Malgré son patronyme très générique, cette aventure est fortement inspirée de la nouvelle « L’affaire Charles Dexter Ward ». Les noms de quelques personnages ont été modifiés et un certain nombre d’éléments ont été ajoutés au récit de base, histoire de fournir quelques énigmes supplémentaires mais dans l’ensemble, on reconnaît sans peine la filiation avec cette nouvelle publiée en 1927, sans doute l’une des meilleures jamais écrites par Lovecraft. Vous êtes William Stanton, chercheur à l’université Miskatonic de Providence. La vie s’écoule paisiblement pour vous jusqu’au jour où l’un de vos amis d’enfance, Edgar (mais appelons-le Charles Dexter Ward… Edgar, je ne parviens pas à m’y faire), vient vous trouver par un beau matin lovecraftien (c’est-à-dire sous un ciel gris alors que le vent balaie les feuilles qui gisent sous les arbres morts d’une ville grisâtre de Nouvelle-Angleterre…). Charles semble plutôt perturbé et vous remet un curieux artefact, vous recommandant de ne le montrer ou de ne le donner à personne… et surtout pas à lui-même s’il venait à vous le réclamer un jour. Quelques heures plus tard, un autre personnage frappe à votre porte : il s’agit du médecin de la famille Ward qui vous fait part de ses inquiétudes au sujet de l’état mental du jeune Charles et vous demande d’enquêter sur ses activités. Le jeune homme a en effet abandonné ses études et poursuit d’étranges recherches dans une ferme abandonnée, non loin de la cité d’Innsmouth.

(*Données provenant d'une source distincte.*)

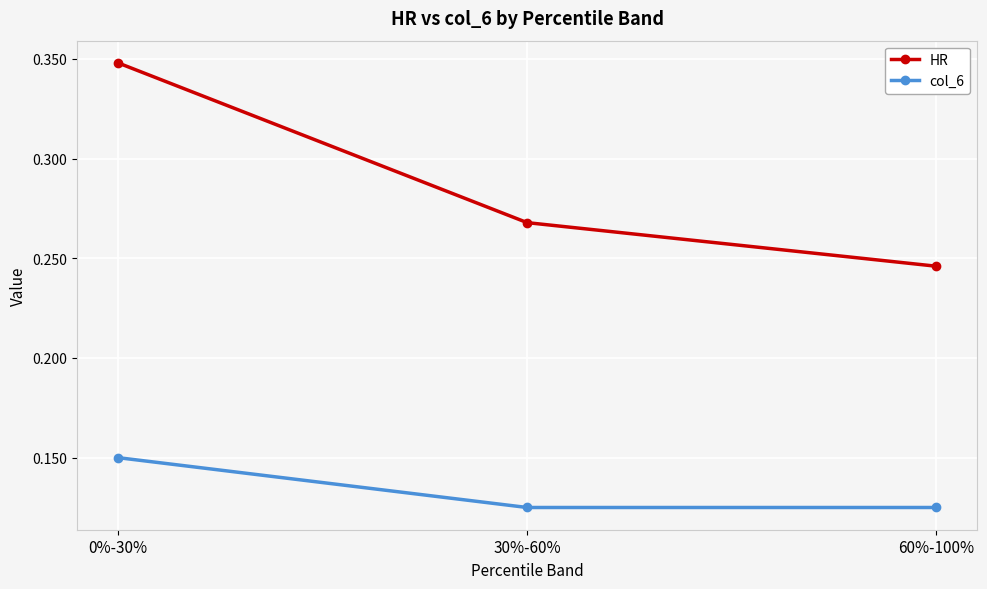

What is the sum of the HR values at 60%-100% and 0%-30%?

0.6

Malheureusement, alors que le début de l’aventure se déroule sous les meilleurs auspices, la situation se gâte dès la moitié du jeu. Au départ, les énigmes sont relativement simples et servent surtout à installer l’atmosphère. Durant les premières minutes de jeu, on passe son temps à discuter avec les principales relations de Ward, on admire les grandes demeures géorgiennes du vieux Providence, les églises un peu délabrées en bois blanc et les sinistres ruelles d’Innsmouth. Même si tous ces paysages sont désespérément fixes, comme l’exige le cahier de charge des jeux Wanadoo, l’ambiance austère et vaguement malsaine des écrits de Lovecraft est retranscrite de manière plutôt probante. La bande sonore, discrète et principalement constituée de discrets bruitages d’ambiance et les dialogues, pas trop mal doublés, participent à cette relative réussite. Il est simplement dommage que les personnages humains aient toujours ce look de marionnettes en vinyle. On notera néanmoins avec amusement que Edgar/Charles est le parfait sosie de Lovecraft lui-même !

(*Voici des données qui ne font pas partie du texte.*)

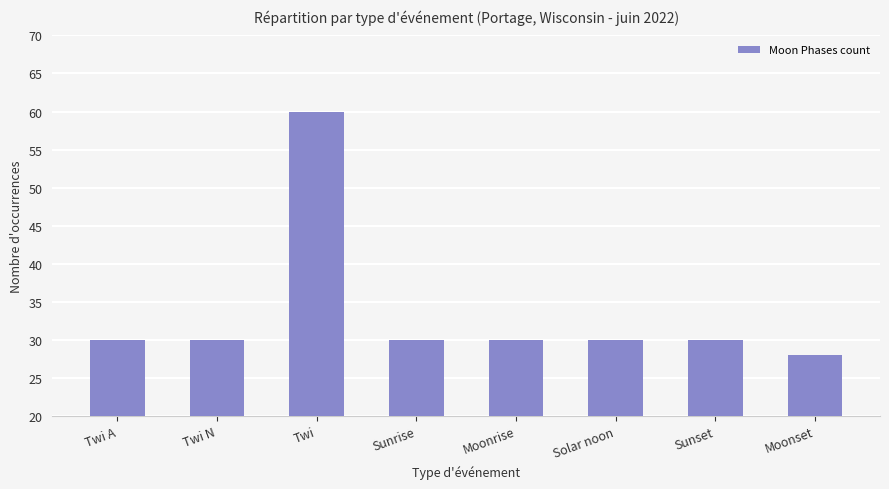

What is the sum of all values?

268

Tout se gâte malheureusement dans la seconde partie de l’aventure, qui se déroule majoritairement sous terre, dans le laboratoire secret de Ward ou dans les cavernes insondables des Grands Anciens. On progresse alors dans une pénombre pratiquement absolue tant les images sont sombres. De plus, Lovecraft avait l’habitude de décrire ce type de lieux avec une telle profusion de qualificatifs ésotériques qu’il était difficile, pour ne pas dire impossible, de se les représenter mentalement sans tomber dans la facilité. De manière assez prévisible, la transcription de ces environnements par les graphistes n’aboutit pas à grand-chose de convaincant. Le joueur découvre donc une succession de couloirs obscurs et de cavernes qui baignent dans un halo verdâtre. Tout cela est monotone, pas très réussi et trop cliché pour être inquiétant. Pour ne rien arranger, c’est à ce moment qu’il faut se coltiner les énigmes énervantes typiques des point & click Wanadoo : artefacts abscons à placer au bon endroit, combinaison de différents produits pour ranimer les morts et autres improbables manipulations. Les indices sont flous, pour ne pas dire inexistants, et on progresse donc en essayant toutes les possibilités jusqu’à ce que l’une d’entre elles veuille bien fonctionner.
En bref : 12/20
Necronomicon est loin d’être le pire des jeux d’aventure de ce type, ne serait-ce qu’en raison d’une première partie très réussie et d’un univers qui parvient de manière inattendue à retrouver bon gré mal gré l’esprit des récits de Lovecraft. Pour autant qu’on soit familier du roman d’origine, on passe finalement un moment relativement agréable à visiter les différents lieux évoqués dans ce dernier. Il est donc d’autant plus regrettable que passé la moitié du jeu, Necronomicon retombe dans les travers habituels du genre : scénario qui s’essouffle, énigmes énervantes et mal torchées et représentation médiocre de l’environnement.